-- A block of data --

_ _ _ _ _

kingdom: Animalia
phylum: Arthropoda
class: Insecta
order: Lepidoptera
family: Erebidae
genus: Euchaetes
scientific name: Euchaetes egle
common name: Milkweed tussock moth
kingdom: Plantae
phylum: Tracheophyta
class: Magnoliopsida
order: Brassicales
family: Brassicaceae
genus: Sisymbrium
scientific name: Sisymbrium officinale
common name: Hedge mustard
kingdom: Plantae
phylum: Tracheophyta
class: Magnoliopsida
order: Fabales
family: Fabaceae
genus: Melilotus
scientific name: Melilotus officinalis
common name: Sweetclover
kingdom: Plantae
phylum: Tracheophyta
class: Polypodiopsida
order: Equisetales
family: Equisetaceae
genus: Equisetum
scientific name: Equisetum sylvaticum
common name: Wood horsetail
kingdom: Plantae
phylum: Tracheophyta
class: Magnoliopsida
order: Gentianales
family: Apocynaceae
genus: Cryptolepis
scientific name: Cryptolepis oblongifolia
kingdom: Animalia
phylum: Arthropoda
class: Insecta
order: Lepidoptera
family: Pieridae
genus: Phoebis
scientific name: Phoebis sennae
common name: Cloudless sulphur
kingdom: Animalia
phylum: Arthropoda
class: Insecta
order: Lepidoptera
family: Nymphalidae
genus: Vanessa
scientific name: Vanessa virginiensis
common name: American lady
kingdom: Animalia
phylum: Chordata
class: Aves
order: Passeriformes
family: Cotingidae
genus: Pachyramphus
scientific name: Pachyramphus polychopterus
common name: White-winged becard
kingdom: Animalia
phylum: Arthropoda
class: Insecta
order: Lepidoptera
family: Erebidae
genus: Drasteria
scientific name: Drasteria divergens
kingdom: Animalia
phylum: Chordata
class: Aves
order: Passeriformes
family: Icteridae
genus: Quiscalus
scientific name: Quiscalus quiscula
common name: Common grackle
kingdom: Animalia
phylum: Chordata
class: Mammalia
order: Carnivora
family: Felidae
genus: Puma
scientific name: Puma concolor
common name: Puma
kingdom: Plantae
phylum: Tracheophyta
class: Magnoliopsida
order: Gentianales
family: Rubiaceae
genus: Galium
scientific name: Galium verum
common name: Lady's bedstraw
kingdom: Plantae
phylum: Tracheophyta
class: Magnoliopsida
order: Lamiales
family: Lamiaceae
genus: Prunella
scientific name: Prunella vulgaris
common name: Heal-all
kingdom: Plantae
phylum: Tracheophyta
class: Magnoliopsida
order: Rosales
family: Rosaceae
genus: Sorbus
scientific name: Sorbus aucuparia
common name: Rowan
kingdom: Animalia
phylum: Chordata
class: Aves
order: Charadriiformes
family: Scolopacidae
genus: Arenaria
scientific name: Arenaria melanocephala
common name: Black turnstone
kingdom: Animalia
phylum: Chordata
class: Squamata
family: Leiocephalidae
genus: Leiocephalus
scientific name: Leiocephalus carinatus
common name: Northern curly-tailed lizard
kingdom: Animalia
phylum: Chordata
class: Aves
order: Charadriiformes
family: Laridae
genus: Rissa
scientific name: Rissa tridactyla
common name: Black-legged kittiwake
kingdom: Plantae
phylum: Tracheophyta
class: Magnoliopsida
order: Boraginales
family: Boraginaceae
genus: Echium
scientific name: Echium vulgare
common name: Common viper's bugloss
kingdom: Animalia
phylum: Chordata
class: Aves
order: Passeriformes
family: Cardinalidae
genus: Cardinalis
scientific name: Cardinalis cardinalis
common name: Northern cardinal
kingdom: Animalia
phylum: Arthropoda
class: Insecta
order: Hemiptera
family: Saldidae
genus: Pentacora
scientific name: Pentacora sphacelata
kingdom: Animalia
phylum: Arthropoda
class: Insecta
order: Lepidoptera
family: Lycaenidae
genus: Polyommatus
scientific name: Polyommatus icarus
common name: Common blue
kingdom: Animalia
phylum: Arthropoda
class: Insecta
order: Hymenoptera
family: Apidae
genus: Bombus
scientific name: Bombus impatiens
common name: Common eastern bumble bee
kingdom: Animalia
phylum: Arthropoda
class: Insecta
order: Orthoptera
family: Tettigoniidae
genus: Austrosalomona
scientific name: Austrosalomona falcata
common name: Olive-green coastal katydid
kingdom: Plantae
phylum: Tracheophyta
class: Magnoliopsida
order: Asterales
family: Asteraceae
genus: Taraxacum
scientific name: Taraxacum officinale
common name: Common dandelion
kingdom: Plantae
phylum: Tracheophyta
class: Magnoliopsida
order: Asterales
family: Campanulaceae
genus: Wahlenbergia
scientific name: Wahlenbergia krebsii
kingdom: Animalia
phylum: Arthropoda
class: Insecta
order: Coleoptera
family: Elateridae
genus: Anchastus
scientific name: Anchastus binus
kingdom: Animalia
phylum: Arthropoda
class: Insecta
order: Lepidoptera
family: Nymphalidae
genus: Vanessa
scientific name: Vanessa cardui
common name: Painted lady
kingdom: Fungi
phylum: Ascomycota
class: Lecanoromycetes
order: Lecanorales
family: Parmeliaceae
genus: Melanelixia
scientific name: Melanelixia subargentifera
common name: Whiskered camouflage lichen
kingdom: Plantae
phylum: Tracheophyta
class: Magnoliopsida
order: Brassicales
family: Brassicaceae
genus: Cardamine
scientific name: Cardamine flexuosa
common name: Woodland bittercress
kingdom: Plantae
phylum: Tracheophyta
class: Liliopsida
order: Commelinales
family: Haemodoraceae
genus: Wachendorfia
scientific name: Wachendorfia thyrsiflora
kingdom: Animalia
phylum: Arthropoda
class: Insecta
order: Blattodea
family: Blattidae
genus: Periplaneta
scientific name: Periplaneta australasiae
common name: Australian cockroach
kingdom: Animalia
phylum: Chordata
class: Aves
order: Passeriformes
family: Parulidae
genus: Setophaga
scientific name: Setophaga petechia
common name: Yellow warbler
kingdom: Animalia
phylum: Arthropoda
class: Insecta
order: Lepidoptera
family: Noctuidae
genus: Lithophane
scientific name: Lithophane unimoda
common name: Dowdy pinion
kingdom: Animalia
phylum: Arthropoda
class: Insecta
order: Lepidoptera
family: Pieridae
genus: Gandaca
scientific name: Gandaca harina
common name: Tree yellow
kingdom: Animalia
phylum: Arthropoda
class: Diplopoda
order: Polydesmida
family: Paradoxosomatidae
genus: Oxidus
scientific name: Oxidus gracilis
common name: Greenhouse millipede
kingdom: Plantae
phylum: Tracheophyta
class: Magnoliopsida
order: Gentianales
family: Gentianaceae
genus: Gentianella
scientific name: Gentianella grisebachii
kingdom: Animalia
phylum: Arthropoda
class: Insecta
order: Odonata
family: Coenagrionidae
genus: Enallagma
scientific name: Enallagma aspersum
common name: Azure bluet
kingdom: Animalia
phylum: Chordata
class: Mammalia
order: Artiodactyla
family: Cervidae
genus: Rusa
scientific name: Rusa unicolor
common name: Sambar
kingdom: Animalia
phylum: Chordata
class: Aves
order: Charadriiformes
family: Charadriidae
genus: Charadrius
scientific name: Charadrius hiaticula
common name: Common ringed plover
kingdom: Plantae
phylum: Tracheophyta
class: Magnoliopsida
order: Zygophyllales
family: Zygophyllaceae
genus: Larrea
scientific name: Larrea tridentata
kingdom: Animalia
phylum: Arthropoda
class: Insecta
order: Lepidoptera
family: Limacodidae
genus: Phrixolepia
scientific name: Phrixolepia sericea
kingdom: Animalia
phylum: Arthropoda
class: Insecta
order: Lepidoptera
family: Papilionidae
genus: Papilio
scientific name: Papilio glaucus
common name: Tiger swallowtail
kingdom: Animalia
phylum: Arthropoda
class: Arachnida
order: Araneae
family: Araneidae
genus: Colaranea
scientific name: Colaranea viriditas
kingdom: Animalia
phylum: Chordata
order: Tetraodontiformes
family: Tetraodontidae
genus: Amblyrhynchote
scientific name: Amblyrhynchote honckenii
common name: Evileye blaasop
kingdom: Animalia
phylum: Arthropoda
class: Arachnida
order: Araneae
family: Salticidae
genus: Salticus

_ _ _ _ _

-- Exercise prompt --
Give the lines of the entries as a JSON list of strings, one string per line and no blank lines. Begin at the line that contains "genus: Equisetum" and stop after the line that contains "genus: Puma".

-- Task answer --
[
  "genus: Equisetum",
  "scientific name: Equisetum sylvaticum",
  "common name: Wood horsetail",
  "kingdom: Plantae",
  "phylum: Tracheophyta",
  "class: Magnoliopsida",
  "order: Gentianales",
  "family: Apocynaceae",
  "genus: Cryptolepis",
  "scientific name: Cryptolepis oblongifolia",
  "kingdom: Animalia",
  "phylum: Arthropoda",
  "class: Insecta",
  "order: Lepidoptera",
  "family: Pieridae",
  "genus: Phoebis",
  "scientific name: Phoebis sennae",
  "common name: Cloudless sulphur",
  "kingdom: Animalia",
  "phylum: Arthropoda",
  "class: Insecta",
  "order: Lepidoptera",
  "family: Nymphalidae",
  "genus: Vanessa",
  "scientific name: Vanessa virginiensis",
  "common name: American lady",
  "kingdom: Animalia",
  "phylum: Chordata",
  "class: Aves",
  "order: Passeriformes",
  "family: Cotingidae",
  "genus: Pachyramphus",
  "scientific name: Pachyramphus polychopterus",
  "common name: White-winged becard",
  "kingdom: Animalia",
  "phylum: Arthropoda",
  "class: Insecta",
  "order: Lepidoptera",
  "family: Erebidae",
  "genus: Drasteria",
  "scientific name: Drasteria divergens",
  "kingdom: Animalia",
  "phylum: Chordata",
  "class: Aves",
  "order: Passeriformes",
  "family: Icteridae",
  "genus: Quiscalus",
  "scientific name: Quiscalus quiscula",
  "common name: Common grackle",
  "kingdom: Animalia",
  "phylum: Chordata",
  "class: Mammalia",
  "order: Carnivora",
  "family: Felidae",
  "genus: Puma"
]